A financially oppressed university graduate is going to court so she can have her right to declare bankruptcy and be free of her student loan obligations. Her contention is that the law that forbids declaring bankruptcy on student loans is in violation of the charter of rights and freedoms. She has significant support from the university community across Canada.

We can probably argue forever whether she is justified or not in her position, but one argument does need to be addressed: if she is successful, how will future university students find funding?

It does not take a university degree to see that if she does get her way; financial institutions are going to back away from loaning students money in the future. Why should they take the risk that 75% or 50% or even 25% of students will take advantage of such a legal precedent to relieve themselves of their loans? Students who do not have the wealth to pay for their education but have the ethics to live up to their obligations will not be able to find financing. In essence, they will not be able to go university. Is this what the challenger and her supporters to the existing rules want?

When I was going to university, I had the opportunity to work four months on the drilling rigs to pay for eight months of school. In those days, tuition took about two weeks of those wages.

Today, tuition takes about five weeks of a rig worker’s pay, which tells me the times are not the same even if a student can find a high paying job between semesters.
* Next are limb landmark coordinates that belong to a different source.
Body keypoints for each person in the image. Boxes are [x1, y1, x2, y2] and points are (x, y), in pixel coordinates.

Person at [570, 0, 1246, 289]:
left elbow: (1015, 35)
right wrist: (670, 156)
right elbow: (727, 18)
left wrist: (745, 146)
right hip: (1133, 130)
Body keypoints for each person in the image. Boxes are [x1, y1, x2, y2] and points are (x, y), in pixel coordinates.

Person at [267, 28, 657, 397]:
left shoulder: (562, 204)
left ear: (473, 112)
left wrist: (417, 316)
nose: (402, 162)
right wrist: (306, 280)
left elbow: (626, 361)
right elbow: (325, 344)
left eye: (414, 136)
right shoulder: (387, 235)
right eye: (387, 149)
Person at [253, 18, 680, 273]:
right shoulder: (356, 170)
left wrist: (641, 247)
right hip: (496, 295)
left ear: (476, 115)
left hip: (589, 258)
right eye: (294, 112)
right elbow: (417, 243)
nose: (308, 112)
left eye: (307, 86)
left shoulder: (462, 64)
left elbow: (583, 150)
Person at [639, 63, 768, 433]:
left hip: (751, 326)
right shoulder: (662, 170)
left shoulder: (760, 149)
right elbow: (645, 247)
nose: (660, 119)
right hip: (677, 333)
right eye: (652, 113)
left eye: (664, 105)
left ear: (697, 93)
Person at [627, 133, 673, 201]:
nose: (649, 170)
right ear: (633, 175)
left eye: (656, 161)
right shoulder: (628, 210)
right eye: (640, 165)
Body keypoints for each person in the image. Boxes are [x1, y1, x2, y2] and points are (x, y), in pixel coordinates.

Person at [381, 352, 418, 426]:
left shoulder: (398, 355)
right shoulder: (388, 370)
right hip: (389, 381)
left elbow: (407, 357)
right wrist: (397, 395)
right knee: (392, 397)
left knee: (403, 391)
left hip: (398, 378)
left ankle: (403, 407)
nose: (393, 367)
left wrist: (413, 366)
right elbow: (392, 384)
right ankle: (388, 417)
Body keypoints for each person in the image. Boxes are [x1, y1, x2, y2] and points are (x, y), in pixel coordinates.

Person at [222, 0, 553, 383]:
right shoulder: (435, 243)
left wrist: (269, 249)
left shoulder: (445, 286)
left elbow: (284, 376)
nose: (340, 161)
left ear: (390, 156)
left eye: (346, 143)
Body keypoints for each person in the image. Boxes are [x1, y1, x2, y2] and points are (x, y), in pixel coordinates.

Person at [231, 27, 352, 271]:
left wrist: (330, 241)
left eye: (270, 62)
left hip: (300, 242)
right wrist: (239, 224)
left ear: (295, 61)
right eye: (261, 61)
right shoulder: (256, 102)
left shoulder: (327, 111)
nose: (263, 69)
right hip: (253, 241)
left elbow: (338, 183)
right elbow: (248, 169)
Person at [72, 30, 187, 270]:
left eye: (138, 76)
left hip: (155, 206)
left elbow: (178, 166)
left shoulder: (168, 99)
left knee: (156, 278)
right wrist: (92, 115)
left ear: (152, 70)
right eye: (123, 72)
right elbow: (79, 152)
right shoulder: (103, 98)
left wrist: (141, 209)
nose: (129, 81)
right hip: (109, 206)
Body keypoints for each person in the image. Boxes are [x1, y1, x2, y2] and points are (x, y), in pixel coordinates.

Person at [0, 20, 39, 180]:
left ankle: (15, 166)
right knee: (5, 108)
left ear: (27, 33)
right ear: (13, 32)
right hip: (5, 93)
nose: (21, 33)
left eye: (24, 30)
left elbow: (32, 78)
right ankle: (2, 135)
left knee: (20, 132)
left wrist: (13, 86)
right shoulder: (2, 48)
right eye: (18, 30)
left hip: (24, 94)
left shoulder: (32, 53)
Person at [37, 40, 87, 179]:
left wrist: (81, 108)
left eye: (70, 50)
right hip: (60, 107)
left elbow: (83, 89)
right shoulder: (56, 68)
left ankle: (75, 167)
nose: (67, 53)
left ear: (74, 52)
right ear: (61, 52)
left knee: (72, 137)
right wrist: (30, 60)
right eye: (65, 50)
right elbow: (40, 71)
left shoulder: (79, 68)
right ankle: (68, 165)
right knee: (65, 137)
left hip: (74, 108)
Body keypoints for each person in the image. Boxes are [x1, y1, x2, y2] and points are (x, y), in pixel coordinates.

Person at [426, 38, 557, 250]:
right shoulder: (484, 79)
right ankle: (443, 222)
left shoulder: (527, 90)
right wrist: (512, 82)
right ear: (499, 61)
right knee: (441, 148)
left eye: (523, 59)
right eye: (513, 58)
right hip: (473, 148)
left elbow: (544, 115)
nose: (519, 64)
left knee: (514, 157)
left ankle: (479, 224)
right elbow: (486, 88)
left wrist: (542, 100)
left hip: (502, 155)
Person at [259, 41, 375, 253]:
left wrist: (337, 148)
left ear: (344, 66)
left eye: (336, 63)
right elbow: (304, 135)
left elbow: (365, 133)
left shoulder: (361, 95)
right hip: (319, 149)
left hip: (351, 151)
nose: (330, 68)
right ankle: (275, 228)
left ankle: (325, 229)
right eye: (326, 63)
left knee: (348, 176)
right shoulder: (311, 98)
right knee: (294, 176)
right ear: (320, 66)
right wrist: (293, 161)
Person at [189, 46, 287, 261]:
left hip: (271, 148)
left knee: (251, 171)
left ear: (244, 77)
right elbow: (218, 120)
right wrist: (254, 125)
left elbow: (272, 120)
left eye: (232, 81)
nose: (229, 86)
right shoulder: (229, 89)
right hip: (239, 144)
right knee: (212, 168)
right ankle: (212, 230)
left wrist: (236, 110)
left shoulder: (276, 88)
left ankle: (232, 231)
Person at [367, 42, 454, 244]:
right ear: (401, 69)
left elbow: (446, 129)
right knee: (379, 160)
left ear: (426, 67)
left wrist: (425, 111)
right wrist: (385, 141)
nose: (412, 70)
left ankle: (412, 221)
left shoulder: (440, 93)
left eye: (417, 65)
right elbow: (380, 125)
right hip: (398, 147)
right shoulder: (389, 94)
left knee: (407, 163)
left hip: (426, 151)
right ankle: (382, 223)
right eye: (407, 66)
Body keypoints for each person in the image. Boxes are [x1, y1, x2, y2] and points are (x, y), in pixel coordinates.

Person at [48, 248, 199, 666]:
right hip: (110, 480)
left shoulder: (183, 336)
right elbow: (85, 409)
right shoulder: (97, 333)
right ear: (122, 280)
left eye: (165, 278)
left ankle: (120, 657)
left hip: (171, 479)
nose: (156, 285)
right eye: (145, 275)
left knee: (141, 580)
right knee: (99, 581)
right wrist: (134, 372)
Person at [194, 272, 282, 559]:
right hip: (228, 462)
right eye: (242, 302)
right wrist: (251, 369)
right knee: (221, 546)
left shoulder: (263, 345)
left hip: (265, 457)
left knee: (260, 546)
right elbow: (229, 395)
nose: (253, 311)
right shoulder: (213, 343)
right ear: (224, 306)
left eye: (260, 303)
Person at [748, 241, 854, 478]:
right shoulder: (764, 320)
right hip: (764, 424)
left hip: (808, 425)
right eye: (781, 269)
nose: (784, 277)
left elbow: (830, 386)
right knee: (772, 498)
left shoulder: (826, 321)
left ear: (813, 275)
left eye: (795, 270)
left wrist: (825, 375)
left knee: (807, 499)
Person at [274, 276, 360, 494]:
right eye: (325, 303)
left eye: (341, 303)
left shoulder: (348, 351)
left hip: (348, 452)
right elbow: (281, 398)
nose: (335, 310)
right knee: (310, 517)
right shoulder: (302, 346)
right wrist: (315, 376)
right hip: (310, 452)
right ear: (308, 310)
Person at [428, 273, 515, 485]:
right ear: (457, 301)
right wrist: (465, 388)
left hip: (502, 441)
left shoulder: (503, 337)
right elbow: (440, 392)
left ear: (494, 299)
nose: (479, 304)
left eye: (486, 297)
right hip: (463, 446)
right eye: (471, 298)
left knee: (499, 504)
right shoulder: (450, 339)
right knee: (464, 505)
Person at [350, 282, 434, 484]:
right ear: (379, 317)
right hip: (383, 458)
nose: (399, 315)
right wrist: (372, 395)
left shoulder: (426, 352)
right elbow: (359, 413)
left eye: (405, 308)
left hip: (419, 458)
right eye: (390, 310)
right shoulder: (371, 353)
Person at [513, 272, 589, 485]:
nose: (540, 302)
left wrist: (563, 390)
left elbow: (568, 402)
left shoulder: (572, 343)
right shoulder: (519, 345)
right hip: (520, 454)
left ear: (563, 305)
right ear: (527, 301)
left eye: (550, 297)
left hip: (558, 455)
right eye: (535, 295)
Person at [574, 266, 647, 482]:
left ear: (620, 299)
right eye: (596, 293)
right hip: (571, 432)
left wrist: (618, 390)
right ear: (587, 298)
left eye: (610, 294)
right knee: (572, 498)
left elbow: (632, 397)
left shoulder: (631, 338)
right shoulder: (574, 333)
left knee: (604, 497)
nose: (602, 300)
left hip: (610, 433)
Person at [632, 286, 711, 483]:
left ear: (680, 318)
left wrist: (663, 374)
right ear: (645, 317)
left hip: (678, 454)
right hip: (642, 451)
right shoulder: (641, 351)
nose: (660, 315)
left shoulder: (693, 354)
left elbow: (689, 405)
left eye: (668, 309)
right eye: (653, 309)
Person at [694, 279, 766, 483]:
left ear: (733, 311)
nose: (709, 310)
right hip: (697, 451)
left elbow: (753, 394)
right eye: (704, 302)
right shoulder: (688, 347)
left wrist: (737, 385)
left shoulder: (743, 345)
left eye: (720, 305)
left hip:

Loans seem to be the only answer for middle class families to put their kids through university — or so it seems.

Sixteen years ago, I wrote a letter to Maclean’s magazine about how to fund university education. The editor liked my ideas enough to publish it, and many Canadians saw this idea. I suggested that the student enters into a contract with the university. From the university, the student would receive free tuition and perhaps room and board and perhaps even a small stipend. In return, the student would agree to pay a small percentage of his or her income directly to the university for the rest of his or her life.

The advantages of such a system are quite obvious. The student only needs to prove academic capabilities to stay in university and should graduate with few, if any, loans. Universities would have a sustainable source of funding within a generation and be free to build their programs and culture without government or corporate interference. And taxpayers in one jurisdiction will not be paying for the education of students who move their newly acquired education to benefit citizens of another jurisdiction.

Sixteen years later, far too many students still feel that government should pay for their entire education, and governments are still subsidizing banks to take student loans, and student loans are still somewhat oppressive for too many students when they do finally graduate. And although the student leaders, university leaders, and government leaders have changed faces many times, we are still having exactly the same debate we were having 16 years ago.

This is the peril of being an ordinary citizen. Common sense ideas are likely to go nowhere unless one wants to immerse oneself in the rough-and-tumble world of party politics or swim in a bloody pool of shark like careerists to gain influence. Why would we want to hand this kind of world to our grandchildren?